Travis · May 28, 2025, 4:05am

It looks like this currently is a little faster than std.json. I’ve saved 64KB.json to /tmp/msft.json and added a json to edn converter to my project. Here i’m timing part of that. I know its not the best benchmark, but i’ve put some timers in main right around parsing json and parsing edn to isolate them. here is one run:

$ zig build --release=fast && zig-out/bin/edn-parse --json-to-edn /tmp/msft.json
std.json.parseFromSlice took 375.097us
$ zig-out/bin/edn-parse --json-to-edn /tmp/msft.json > /tmp/msft.edn
$ zig-out/bin/edn-parse /tmp/msft.edn
edn.parseFromSlice took 284.298us

Kindof surprised its faster on this data. Will push a commit soon if anyone wants to try. Maybe I’ll share results from some other json files too…

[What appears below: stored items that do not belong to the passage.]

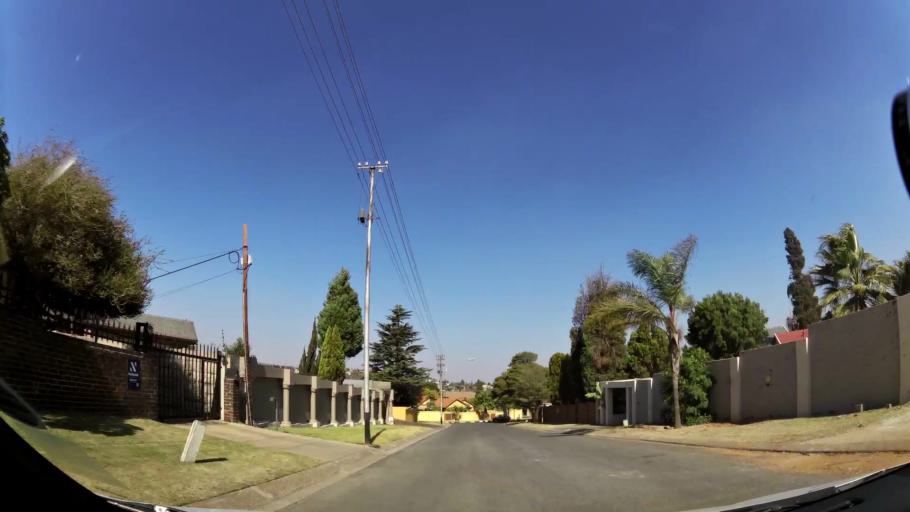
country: ZA
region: Gauteng
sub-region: City of Johannesburg Metropolitan Municipality
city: Johannesburg
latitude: -26.2668
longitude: 28.0359
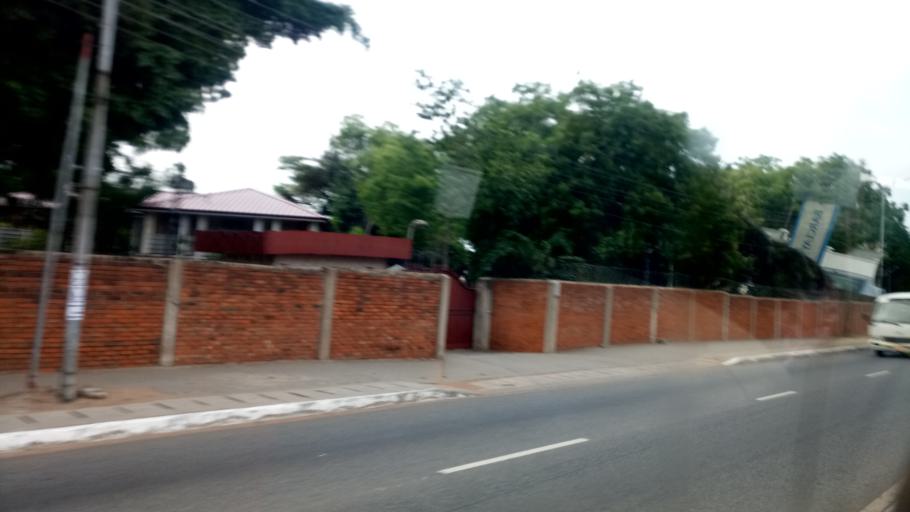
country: GH
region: Greater Accra
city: Accra
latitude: 5.5685
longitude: -0.1923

EDIT: this helped me find a tokenizing bug too so I’m glad for that. I’ve been fuzzing but I’m sure there are more.

Travis · May 28, 2025, 4:13am

With a larger json file that has lots of utf8 (twitter.json from the simdjson repo) this run looks to be a little slower.

$ zig build --release=fast && zig-out/bin/edn-parse --json-to-edn ../simdjzon/test/twitter.json > /tmp/twitter.edn
std.json.parseFromSlice took 3.669ms
$ zig-out/bin/edn-parse /tmp/twitter.edn
edn.parseFromSlice took 4.421ms

Travis · May 28, 2025, 5:51am

Are you maybe referring to use of multi array lists? I’ve was thinking of using one here at one point.

mnemnion · May 31, 2025, 12:49am

Yes, and it’s using the data-oriented design technique of using indices into a dense array to reduce pointer-chasing. These are basically the same thing, just viewed as data structure and algorithm.

It seemed to me you’re converging in a similar design to what it uses, so it’s worth a close look. A lot of design attention has been put into making it efficient.